Relationship Interviews: What to Expect
UKVI can require either or both partners to attend an interview. Both partners may be interviewed separately, and answers compared for consistency. Questions typically cover how you met, how the relationship developed, daily routines, family members on both sides, and future plans as a couple.
Preparation should focus on ensuring both partners can describe their shared life accurately, not on rehearsing identical answers. Caseworkers are experienced at detecting rehearsed responses that lack genuine detail. If you are invited to an interview, seek advice before attending.
How Much Evidence Is Enough?
A practical guide:
- Photographs: 15–25 across the timeline of the relationship, clearly dated and from different occasions
- Communication: a summary log and representative samples showing regular contact over at least the past 12 months
- Travel: all available boarding passes and entry stamps for visits between the two parties
- Third-party statements: two or three from people who know the couple well, including at least one family member if possible
Frequently Asked Questions
What evidence do I need to prove a genuine relationship?
A combination of photographs spanning the relationship, communication records, travel evidence, financial ties, and third-party statements. No single document is sufficient — UKVI looks at the evidence as a whole.
How many photos are needed?
No fixed number, but 15–25 photographs spanning different stages and occasions is a practical guide. Quality and variety matter more than volume.

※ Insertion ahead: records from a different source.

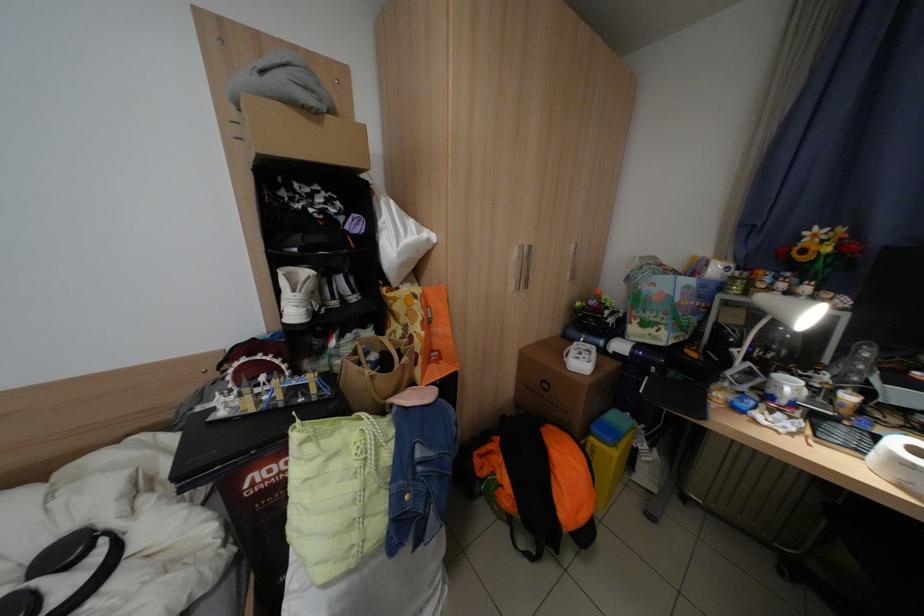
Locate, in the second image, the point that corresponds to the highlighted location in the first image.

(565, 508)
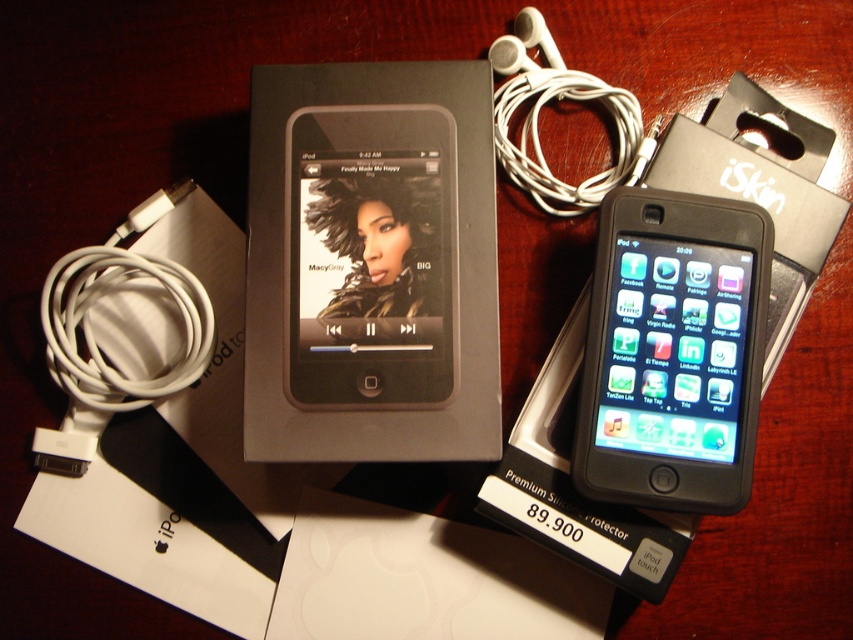
You are setting up a display for an electronics store and need to ensure there is enough space between the black matte ipod at center and the black matte ipod at upper center. According to the store guidelines, items must be at least 20 centimeters apart. Can you confirm if the current spacing meets the requirement?

The black matte ipod at center and the black matte ipod at upper center are 20.02 centimeters apart from each other, which exceeds the minimum requirement of 20 centimeters. Therefore, the spacing meets the store guidelines.

You are organizing a tech store display and need to place a new product between the black matte ipod at center and the black matte ipod at upper center. Which position should the new product be placed closer to the viewer to maintain the existing depth arrangement?

The new product should be placed closer to the black matte ipod at center because it is already further to the viewer than the black matte ipod at upper center, so maintaining that depth would require placing the new item in line with the closer iPod.

You are organizing a tech showcase and need to place a new accessory next to the black matte iPod at upper center. According to the layout, where should you position it to ensure it aligns with the existing arrangement?

The black matte iPod at upper center is located at point (672, 352), so you should position the new accessory near those coordinates to maintain alignment with the existing arrangement.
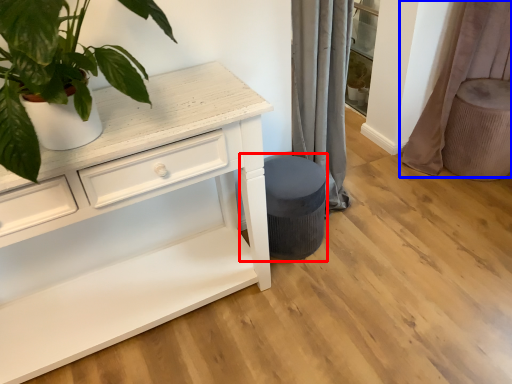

Can I get a spouse visa if we met recently?
Yes — there is no minimum relationship length. But a recently formed relationship will receive closer scrutiny. Strong communication records and visit evidence become particularly important.
Does cohabitation affect the genuine relationship requirement?
Cohabitation is strong supporting evidence but is not mandatory for spouse visa applicants. Couples who have not lived together can still demonstrate a genuine relationship through other means.